Going to a Lutheran blog to get a sound understanding of the Puritans is a bit of a unicorn hunt. You are correct in your assertion. The Puritans were pretty earthy folk, beer and all.

Kirk Skeptic said...

@DG: it's also an 8th Commandment thing; not that the Reformed don't misrepresent us, but we should be above that sort of behavior.

David Gray said...

Reformed folk generally ignore Lutherans more than misrepresent them.

James Kellerman said...

You are absolutely correct about the Puritans. But also, while we are getting things straight, let's make sure that we realize that it was the Shakers, not the Quakers, who believed that there should be no sex. I remember visiting a Shaker colony in upstate New York in 1980. There were only two Shakers living there at the time, and I've been told that the colony has since died out.

When you think of Quakers, you think of oatmeal and Richard Nixon. When you think of Shakers, you think of fine furniture built without nails.

Anonymous said...

Pastor Peters wrote: "Hollywood has always had its critics who claimed that everyone from pedaphiles to rapists to adulterers have been shielded from public view and been allowed to pursue their deviant desires without much check."

I have often wondered if the recent publicity is a way to normalize such deviancy throughout the general population.
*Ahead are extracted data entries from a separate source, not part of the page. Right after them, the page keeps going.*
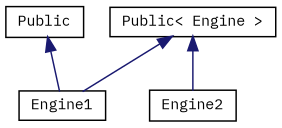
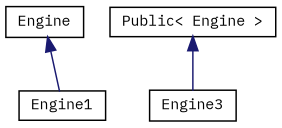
  digraph {
    fontname="IBM Plex Mono"
    rankdir=TB
    node [color=black fillcolor=white fontname="IBM Plex Mono" fontsize=10 shape=record style=filled]
    edge [color=midnightblue dir=back fontname="IBM Plex Mono" fontsize=10 labelfontname=Helvetica labelfontsize=10 style=solid]
-   n1 [height=0.2 label=Public width=0.4]
+   n1 [height=0.2 label=Engine width=0.4]
    n2 [height=0.2 label=Engine1 width=0.4]
    n3 [height=0.2 label="Public\< Engine \>" width=0.4]
-   n4 [height=0.2 label=Engine2 width=0.4]
+   n4 [height=0.2 label=Engine3 width=0.4]
    n1 -> n2
-   n3 -> n2
    n3 -> n4
  }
Societal trends always begin with the political and business elites. Maybe Israel would have turned out much differently if King Solomon and the kings who followed him remained loyal to God.

Any man who has an intact traditional family should understand sacrifice. It is no longer about our needs as adults. The kids always come first. The kids get new shoes, while dad goes without. The kids get to sign up for soccer and piano lessons, while mom and dad's hobbies take an 18 year hiatus. Mom cannot get flowers as often as she would like from dad, as the money is needed to pay for the kid school lunches.

Anonymous said...

Pastor Peters wrote: "Puritans, it is said, were against sex because it was dirty, bad, and sin was passed through it."

Not sure why the Reformed visitors to this blog are offended by this statement. Why quibble about a weird, cultish Christian sect that no longer exists? I thought that the Scarlet Letter was an excellent novel. Would the Calvinists also take issue with Nathanial Hawthorne?